EXERCISE INSTRUCTIONS =
• A. In the ADHD text, write out the part between "ADHD is not purely" and "motor processing speed.", inclusive, switching "symptoms" to "signs".
• B. Which kinds of studies does the ADHD text say have indicated that ADHD has a strong genetic foundation?
• C. According to the ADHD text, what chance does the child of an adult with ADHD have of developing ADHD?

TEXT SHOWN =
====

ADHD is not purely a childhood disorder. A significant number of children diagnosed with ADHD continue to display symptoms into adulthood. Although adults are typically better able to disguise the symptoms, ADHD may still present significant problems to the individual. Neuropsychological problems are characterised by impaired performance on verbal memory and concentration tasks as well as reduced motor processing speed.
Theories of Causation
No definitive cause has been established for ADHD. The disorder cannot be identified by any single genetic, environmental, or neurobiological factor. However, family, twin and adoption studies have indicated that ADHD has a strong genetic foundation. It has been firmly established that ADHD is not simply the result of a poor social environment; but there is a correlation between specific environmental factors and ADHD. Finally, neurobiological studies indicate that ADHD may be caused by alterations in neurological circuitry or specific structural changes in the brain. Ultimately, ADHD is most likely due to an interaction between these factors in genetically predisposed individuals.
Genetic Factors
For decades, research has shown that ADHD is primarily the result of genetic factors and is transmitted in families. ADHD occurs 5 to 7 times more frequently in family members with the disorder5. A recent longitudinal study showed that the parents of children with ADHD had significantly increased rates of ADHD as compared with the parents of children who did not have ADHD6. The child of an adult with ADHD has approximately a 25% chance of developing ADHD7. In agreement with these findings, studies found that adoptive relatives of children with ADHD are less likely than biological relatives to have the disorder or associated syndrome. A large scale study identified a 75 to 91 percent heritability across familial relationships (twin, sibling, and twin-sibling)8. This finding, along with numerous other studies, estimates the heritability to be 0.76 on average (Figure 1)9. A twin study reported a monozygotic probandwise concordance rate of 51 percent and dizygotic concordance rate of 33 percent10. Together, these studies provide compelling evidence that ADHD is a highly heritable disorder. Although no single genomic region is responsibility for ADHD, a number of genetic abnormalities have been associated with the disorder.
Genomic regions implicated by linkage studies do not show significant correlations and several different loci have been connected with ADHD. Given the absence of repeated results across the spectrum of studies to date, it is reasonable to speculate that genes with moderately large effect do not exist and that predisposition to ADHD is the result of a combination of genetic factors.

====

Collected data
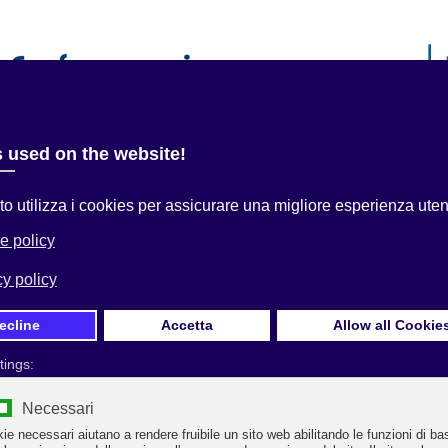
i
Servizi alle Imprese
Convenzioni
Area Associati
 qui:
Home
Uncategorised
Uncategorised
BANDO PER GLI SPAZI COMMERCIALI AL
TERMINAL CROCIERE DI PORTO CORSINI
CCP raccoglie manifestazioni di interesse per l’affidamento di nuovi spa
dovranno pervenire entro le ore 12 del 16 marzo 2026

====

RESPONSES TO THE TASKS =
• A.
ADHD is not purely a childhood disorder. A significant number of children diagnosed with ADHD continue to display signs into adulthood. Although adults are typically better able to disguise the signs, ADHD may still present significant problems to the individual. Neuropsychological problems are characterised by impaired performance on verbal memory and concentration tasks as well as reduced motor processing speed.

• B. Family studies, twin studies and adoption studies.

• C. Approximately 25%.